7 Ways to be a Good Daughter-In-Law:

1. Don’t compare your in-laws to your parents.

They are all different people, and it won’t serve you (or them) well if you constantly compare them to each other, expecting them to do the same things or react the same way to situations. Accept your in-laws for who they are and hopefully they will do likewise.

2. Talk about holidays well in advance.

Planning holidays with your family and your in-laws can be stressful, so try to settle plans as early as possible, so that your in-laws can make plans of their own.

3. Offer to help your in-laws when you can.

Be a good guest when you stay at your in-laws for the weekend or even when you come for a holiday meal. Bring a pie to Christmas, or offer to help clear the table after Thanksgiving lunch; or simply help as needs arise.

4. Give your in-laws (some) freedom to spoil your kids.

Grandparents spoil kids. It’s part of the package. Let them give your kids a toy every now and then or take them out for ice cream. As long as they don’t go overboard, your kids will be okay. If your in-laws are extreme spoilers (to the point where you don’t have room in your house for all the toys they give) then thank them for loving your kids and giving them toys and politely ask if they can keep some of the toys at their house.

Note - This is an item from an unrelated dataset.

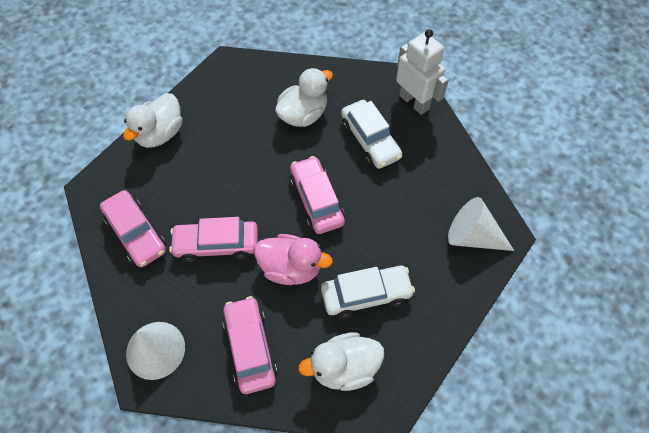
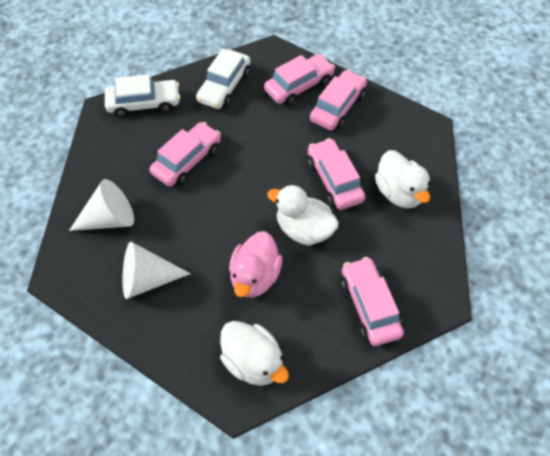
pink car: [100,190,166,267] [169,217,258,262] [222,296,278,394] [290,156,345,234] = 4 -> [150,122,221,187] [264,54,335,105] [308,138,365,210] [310,70,367,130] [341,257,404,346] = 5
white robot: [396,29,449,115] = 1 -> none = 0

5. Listen to your in-laws advice even if you don’t take it.

My mother-in-law loves to give advice to anyone and everyone. I used to take it personally when she dished out advice on child rearing and the like, but I’ve learned to listen to her and then filter it through my own experiences and thinking. Sometimes I take her advice and sometimes I don’t, but I can at least listen.

6. Don’t talk bad about your spouse to your in-laws.

Never talk badly about your spouse to your in-laws. They just aren’t the right audience and will most likely be biased towards their son. Plus, you really don’t want them in your marital business anyway.

7. Thank your in-laws for raising their son.

Of course, you should only say this if it’s the truth, not to win points, but if you have a loving spouse who treats you well and if his parents raised him to be a gentleman, then thank your mother-in-law and father-in-law for doing their best to raise a good man.